→ Tarefas a cumprir
1/ Explique, em uma a três frases, por que a apresentação do WebGL é interrompida, segundo o texto fornecido.
2/ Edite o trecho do texto fornecido que vai de "9. Geometria e" até "um determinado momento?", trocando "ciclone" por "tornado".

→ Texto fornecido
# # # #
9. Geometria e Programação Geométrica

Vamos interromper nossa apresentação do WebGL para revisar alguns fundamentos de geometria necessários para o resto do curso. Além da CG, há diversas outras áreas da Computação que envolvem entidades geométricas, como CAD (Computer Aided Design), Visão Computacional, Robótica e GIS (Geographic Information System). Na CG, a maioria dos sistemas trabalha apenas com a geometria de pontos e linhas em 3D. Como exemplos de problemas geométricos que surgem no projeto de aplicativos gráfico podemos citar:

  • Transformações: Como animar objetos voando ao redor do núcleo de um ciclone? Como você representaria a rotação e a translação dos objetos ao longo do tempo no espaço tridimensional? Como você calcularia a posição exata de um objeto em um determinado momento?
  • Interseções geométricas: Dado o mesmo ciclone, como você determinaria se ele atingiu uma casa?
  • Orientação: Imagine a visão de uma pessoa dentro de um carro sendo levado pelo ciclone. Como você geraria a cena vista por uma pessoa de dentro do carro?
  • Mudança de coordenadas: Imagine que há várias pessoas no carro e a posição de cada uma é conhecida em relação a um sistema de coordenadas centrado no carro. Conhecemos a posição do carro com relação ao mundo. Qual a posição de cada pessoa em relação ao mundo?
  • Reflexão e refração: Uma taça cheia de um vinho branco espumante está sobre uma mesa. Uma luz brilhante ilumina o vidro de um lado. A luz passa pelo copo, pelo líquido e por bolhas dentro do líquido e projeta um padrão interessante de regiões claras e escuras na mesa do outro lado do copo. Como você faria para simular esse efeito? A taça é substituída por uma escultura de metal brilhante, e agora, em vez de passar pela taça, a luz é refletida pela complexa superfície da escultura e é lançada sobre a mesa.
# # # #
→ Material fornecido
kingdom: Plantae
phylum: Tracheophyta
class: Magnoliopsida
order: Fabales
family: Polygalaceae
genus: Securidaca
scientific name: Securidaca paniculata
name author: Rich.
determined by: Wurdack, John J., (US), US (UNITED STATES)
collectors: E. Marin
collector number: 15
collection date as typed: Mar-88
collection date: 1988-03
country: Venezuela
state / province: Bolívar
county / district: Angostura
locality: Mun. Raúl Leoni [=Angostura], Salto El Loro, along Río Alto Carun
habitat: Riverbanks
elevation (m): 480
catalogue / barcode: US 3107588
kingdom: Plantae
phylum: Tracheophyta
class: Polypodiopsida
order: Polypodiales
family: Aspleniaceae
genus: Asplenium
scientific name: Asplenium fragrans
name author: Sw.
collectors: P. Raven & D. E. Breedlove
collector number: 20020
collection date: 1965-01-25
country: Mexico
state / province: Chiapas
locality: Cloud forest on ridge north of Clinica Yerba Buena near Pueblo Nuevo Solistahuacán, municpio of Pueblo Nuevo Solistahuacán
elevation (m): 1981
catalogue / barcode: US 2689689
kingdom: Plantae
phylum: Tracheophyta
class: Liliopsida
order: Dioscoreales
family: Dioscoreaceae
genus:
# # # #
→ Tarefas resolvidas
1/ A apresentação do WebGL é interrompida para revisar alguns fundamentos de geometria. Esses fundamentos são necessários para o resto do curso.

2/
9. Geometria e Programação Geométrica

Vamos interromper nossa apresentação do WebGL para revisar alguns fundamentos de geometria necessários para o resto do curso. Além da CG, há diversas outras áreas da Computação que envolvem entidades geométricas, como CAD (Computer Aided Design), Visão Computacional, Robótica e GIS (Geographic Information System). Na CG, a maioria dos sistemas trabalha apenas com a geometria de pontos e linhas em 3D. Como exemplos de problemas geométricos que surgem no projeto de aplicativos gráfico podemos citar:

  • Transformações: Como animar objetos voando ao redor do núcleo de um tornado? Como você representaria a rotação e a translação dos objetos ao longo do tempo no espaço tridimensional? Como você calcularia a posição exata de um objeto em um determinado momento?